11. The friction roller reducer according to claim 10, wherein,

the connecting tube has an opening portion that opens on an inner peripheral surface and an outer peripheral surface.

12. The friction roller reducer according to claim 11, wherein,

The opening has a size capable of visually observing end surfaces of the pair of roller elements facing each other from the radial outside of the connecting tube.

13. The friction roller reducer according to claim 12, wherein,

the opening has a size that enables the elastic member to visually contact the pair of roller elements from the radially outer side of the connecting tube.

14. The friction roller reducer according to any one of claims 11 to 13, characterized in that,

the opening portion forms an oil drain hole.

15. The friction roller reducer according to any one of claims 11 to 14, characterized in that,

the connecting tube has the openings at a plurality of circumferentially equally spaced locations.
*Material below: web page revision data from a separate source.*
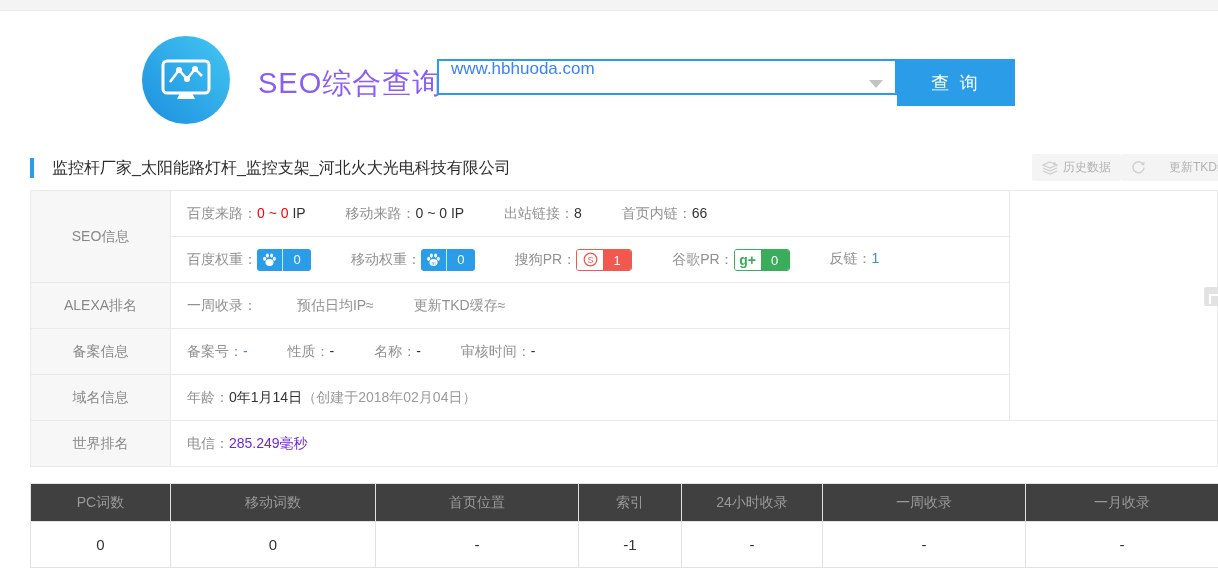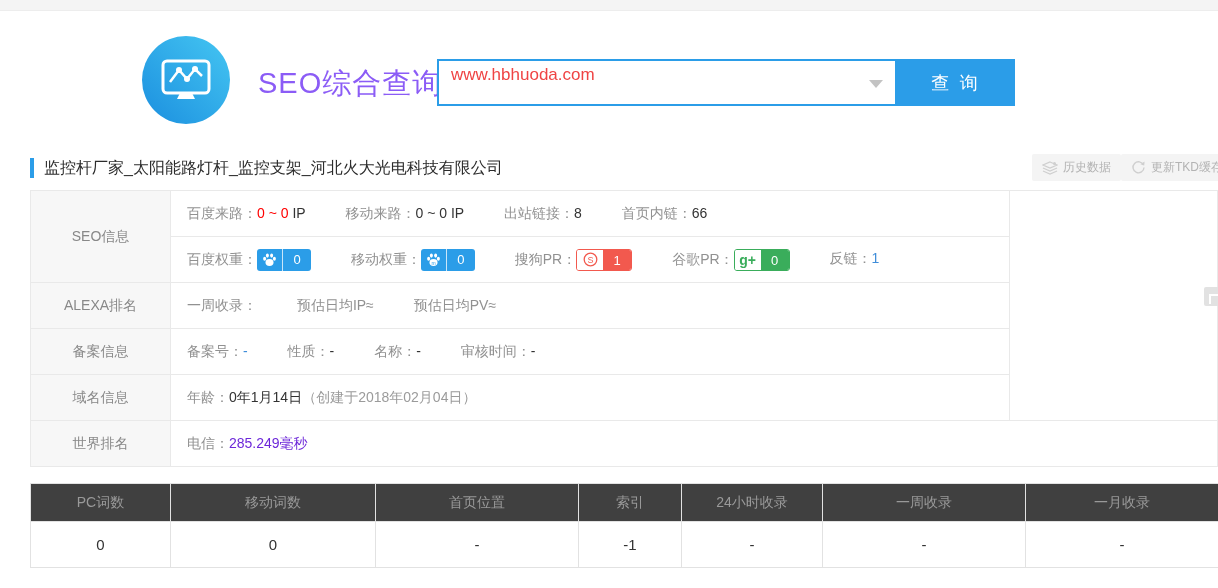--- a/index.html
+++ b/index.html
@@ -14,8 +14,8 @@
   .app-title { position:absolute; left:258px; top:64px; font-size:29px; color:#8b5cf6; letter-spacing:1px; }
 
   .searchwrap { position:absolute; left:437px; top:59px; display:flex; }
-  .search-input { width:460px; height:47px; border:2px solid #2b9de8; background:#fff;
-    font-size:17px; color:#ef4444; padding:0 40px 16px 12px; outline:none;
+  .search-input { width:460px; height:36px; border:2px solid #2b9de8; background:#fff;
+    font-size:17px; color:#3b82f6; padding:0 40px 16px 12px; outline:none;
     font-family:"Liberation Sans","DejaVu Sans",sans-serif; }
   .dd-arrow { position:absolute; left:432px; top:21px; width:0; height:0; cursor:pointer;
     border-left:7px solid transparent; border-right:7px solid transparent; border-top:8px solid #c3c3c3; }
16. A friction roller speed reducer according to any one of claims 7 to 15, characterized in that,

the roller device is provided with an oil discharge path which includes the elastic member and communicates the inside with the outside in the radial direction of the space between the pair of roller elements.

17. The friction roller reducer according to claim 16, wherein,

the elastic member is formed of one or more belleville springs.

18. The friction roller reducer according to claim 17, wherein,

The elastic member has a cutout opening at an outer peripheral edge and/or an inner peripheral edge, or has a through hole penetrating a radially intermediate portion.

19. The friction roller reducer according to claim 17, wherein,

comprises a backing plate sandwiched between at least one of the pair of roller elements and the elastic member,

the pad has grooves or ridges on the axial side surface throughout the radial direction.

20. The friction roller reducer according to claim 17, wherein,

the pair of roller elements is provided with a tooth-shaped lock washer clamped between at least one roller element and the elastic member.

21. The friction roller reducer according to claim 17, wherein,

at least one of the pair of roller elements has a groove in a distal end surface in a radial direction.

22. The friction roller reducer according to claim 16, wherein,

the elastic member is formed of a wave washer.

23. The friction roller reducer according to claim 16, wherein,

the elastic member is constituted by a torsion coil spring.

24. The friction roller reducer according to claim 17, wherein,

Comprises a retainer having a plurality of retaining holes penetrating in the axial direction at a plurality of circumferential positions and disposed between the pair of roller elements,

the torsion coil springs are held in the holding holes, respectively.